Preparation for Parenthood



The process of preparing for parenthood consists of a series of steps, each of which presents unique challenges and dilemmas. This chapter explores the stages of preparation, beginning with the decision to become a parent, and progressing through choices regarding modes of birth, the impact of new parenthood, and child care issues. Finally, the problems that parenthood presents in several less common circumstances are discussed.


Preparing for parenthood begins with the decision to become pregnant, or the discovery of pregnancy in an unplanned circumstance. Fifty years ago, unreliable or unavailable contraceptive methods resulted in parenthood for couples regardless of readiness. In addition, couples suffering from infertility or repeated miscarriages had few options and generally accepted their inability to become pregnant, ultimately seeking other parenting options, such as adoption. In recent decades, the availability of effective and reliable contraception and sterilization techniques has given many the opportunity to chose the timing of parenthood. Advanced reproductive technologies now enable many couples with infertility problems to achieve a desired pregnancy.

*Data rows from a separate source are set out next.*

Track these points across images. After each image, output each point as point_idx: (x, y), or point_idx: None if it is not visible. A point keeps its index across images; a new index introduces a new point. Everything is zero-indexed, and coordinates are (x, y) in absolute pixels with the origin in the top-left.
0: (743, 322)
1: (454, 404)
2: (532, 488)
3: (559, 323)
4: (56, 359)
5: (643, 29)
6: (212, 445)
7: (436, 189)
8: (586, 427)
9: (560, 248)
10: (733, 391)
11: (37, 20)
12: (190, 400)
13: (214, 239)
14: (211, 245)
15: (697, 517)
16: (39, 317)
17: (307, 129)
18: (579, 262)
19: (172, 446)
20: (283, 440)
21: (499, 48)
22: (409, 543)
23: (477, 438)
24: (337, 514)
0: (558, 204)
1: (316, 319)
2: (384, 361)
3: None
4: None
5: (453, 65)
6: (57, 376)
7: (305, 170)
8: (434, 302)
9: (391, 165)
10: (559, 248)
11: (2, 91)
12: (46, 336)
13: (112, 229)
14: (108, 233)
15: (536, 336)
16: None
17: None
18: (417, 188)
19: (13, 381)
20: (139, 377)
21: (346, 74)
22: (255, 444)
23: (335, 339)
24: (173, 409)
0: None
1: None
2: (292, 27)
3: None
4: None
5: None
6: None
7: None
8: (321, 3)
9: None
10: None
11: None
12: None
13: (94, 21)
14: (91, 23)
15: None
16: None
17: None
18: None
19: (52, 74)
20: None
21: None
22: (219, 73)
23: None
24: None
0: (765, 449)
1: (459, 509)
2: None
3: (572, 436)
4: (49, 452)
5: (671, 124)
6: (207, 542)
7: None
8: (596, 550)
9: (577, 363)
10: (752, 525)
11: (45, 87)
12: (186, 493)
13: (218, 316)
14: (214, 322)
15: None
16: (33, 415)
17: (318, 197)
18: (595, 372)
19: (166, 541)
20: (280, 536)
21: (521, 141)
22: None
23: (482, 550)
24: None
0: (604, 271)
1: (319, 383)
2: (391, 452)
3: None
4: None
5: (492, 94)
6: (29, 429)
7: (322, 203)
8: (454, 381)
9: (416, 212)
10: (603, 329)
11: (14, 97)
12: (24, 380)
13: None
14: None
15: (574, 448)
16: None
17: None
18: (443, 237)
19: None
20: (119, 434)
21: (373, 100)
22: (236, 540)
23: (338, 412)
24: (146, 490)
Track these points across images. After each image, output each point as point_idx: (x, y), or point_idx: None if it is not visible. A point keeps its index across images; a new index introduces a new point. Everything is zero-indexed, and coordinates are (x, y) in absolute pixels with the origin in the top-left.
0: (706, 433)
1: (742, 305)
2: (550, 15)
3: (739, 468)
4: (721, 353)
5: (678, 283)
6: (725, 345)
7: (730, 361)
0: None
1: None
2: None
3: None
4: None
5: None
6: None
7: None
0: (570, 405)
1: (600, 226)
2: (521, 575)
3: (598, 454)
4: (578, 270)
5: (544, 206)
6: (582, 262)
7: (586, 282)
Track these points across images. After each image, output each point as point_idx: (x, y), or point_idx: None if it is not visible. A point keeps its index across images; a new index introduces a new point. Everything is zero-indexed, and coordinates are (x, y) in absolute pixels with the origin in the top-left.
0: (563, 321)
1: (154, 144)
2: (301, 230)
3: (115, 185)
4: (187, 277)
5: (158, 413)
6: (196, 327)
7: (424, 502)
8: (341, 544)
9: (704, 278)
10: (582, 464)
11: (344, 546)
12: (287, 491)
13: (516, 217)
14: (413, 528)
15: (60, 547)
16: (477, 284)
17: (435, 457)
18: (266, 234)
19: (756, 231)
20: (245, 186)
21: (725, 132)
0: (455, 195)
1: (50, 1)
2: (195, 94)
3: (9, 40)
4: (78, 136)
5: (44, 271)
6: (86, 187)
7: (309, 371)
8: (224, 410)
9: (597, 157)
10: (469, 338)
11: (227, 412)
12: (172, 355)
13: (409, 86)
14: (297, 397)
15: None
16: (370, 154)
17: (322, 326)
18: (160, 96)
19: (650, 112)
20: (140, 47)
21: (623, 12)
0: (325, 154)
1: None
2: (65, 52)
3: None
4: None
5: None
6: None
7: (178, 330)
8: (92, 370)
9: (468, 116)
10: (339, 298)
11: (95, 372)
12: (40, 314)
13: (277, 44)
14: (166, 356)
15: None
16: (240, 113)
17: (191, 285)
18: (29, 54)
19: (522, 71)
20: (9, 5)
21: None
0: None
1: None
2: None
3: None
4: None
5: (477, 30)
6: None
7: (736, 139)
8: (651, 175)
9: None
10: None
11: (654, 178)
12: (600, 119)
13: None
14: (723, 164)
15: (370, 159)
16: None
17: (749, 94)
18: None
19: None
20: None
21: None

For some couples, the decision to become pregnant is carefully weighed against the impact that pregnancy and birth will have on their careers, lifestyles, financial status, and marital relationship. Others consider the repercussions of pregnancy and parenthood only briefly, or not at all. Despite a recent decline in the rate of unintended pregnancy among adolescents, college graduates, and wealthy women, the number of unintended pregnancies increased among less educated, poor, and minority women.1

Statistical reports of birth and fertility rates reveal interesting childbearing trends. Historically the birth rate for teenagers increased at an annual rate of 5–7%, peaking in 1990.  Since then, the birth rate for teenagers hasdeclined 34%, a trend attributed to consistent contraception use and delay in sexual activity.2, 3   However, in 2006 the birth rate in the United States for teenagers age 15–19 rose unexpectedly by 3%.4 Childbearing among women 30 years of age and older has also shown an increase (Fig. 1.). The pursuit of advanced education, careers and the necessity for two-income families has been largely responsible for the dramatic phenomenon of delayed childbearing.  In addition, all measures of unmarried childbearing has risen 9–12% per year. Births to unmarried women constituted 37% of all US births in 2005. The recent increases in nonmarital birth rates have been especially notable among women age 25 and older.5



Nearly three-fourths of women aged 20 to 44—the age range when most women have small children—are in the workforce. According to the US Department of Labor, over 67% of employed women have children under the age of 18.6 Women who work, be it for personal fulfillment, economic necessity, or higher living standards, are often motivated to have fewer children. Family size has since decreased significantly, from an average size of 4.5 persons in 1915, to 2.61 in 2006.7, 8  In the past, this trend had been attributed to declining infant mortality and effective contraceptive methods. However, the current trend toward smaller families is attributable to postponement of childbirth and increasing preferences for no children or very small families.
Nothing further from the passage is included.